Summary
Duke Energy Corporation and its subsidiary Duke Energy Carolinas, LLC have filed a notification with the North Carolina Utilities Commission (NCUC) regarding their intent to submit a revised wholesale market power mitigation plan to the Federal Energy Regulatory Commission (FERC). This revised plan is a direct response to the FERC's prior rejection of an initial mitigation plan, which was proposed in connection with Duke Energy's pending merger with Progress Energy, Inc. The NCUC will have a 30-day period to review this revised plan before it can be officially filed with the FERC. This filing is significant for investors as it addresses a key regulatory hurdle for the proposed Duke Energy and Progress Energy merger. The market power mitigation plan aims to alleviate concerns raised by regulators about potential anti-competitive effects of the combined entity in the wholesale electricity markets.

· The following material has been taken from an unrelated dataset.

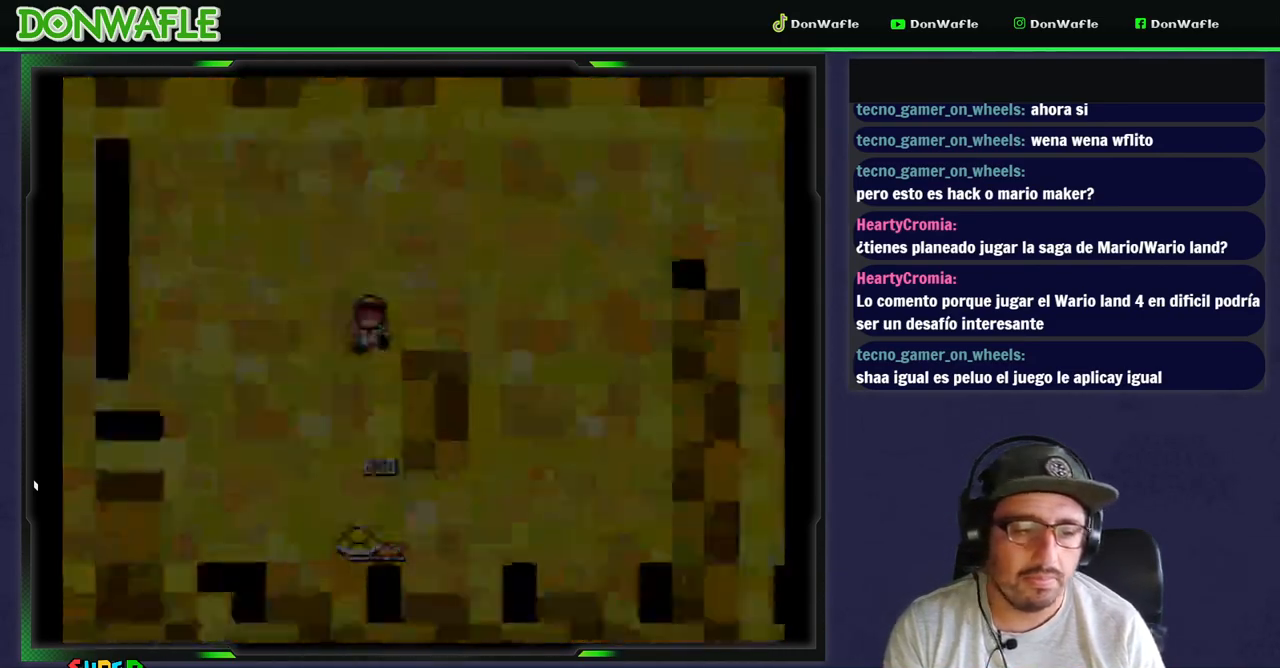
{"buttons": ["Y"], "events": [[17, "Y", "down"]]}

The outcome of the NCUC's review and the subsequent FERC approval of the revised plan will be crucial in determining the timeline and successful completion of this major strategic transaction for Duke Energy.
Key Highlights
- 1Duke Energy Carolinas notified the North Carolina Utilities Commission (NCUC) of its intent to file a second wholesale market power mitigation plan with the FERC.
- 2This revised plan is a response to the FERC's December 14, 2011, order rejecting the companies' initial mitigation plan.
- 3The filing is in connection with the proposed merger between Duke Energy Corporation and Progress Energy, Inc.
- 4The NCUC has up to 30 days to review the Revised Mitigation Plan before it can be filed with the FERC.
- 5The timely approval of this revised plan is critical for the progression of the Duke Energy-Progress Energy merger.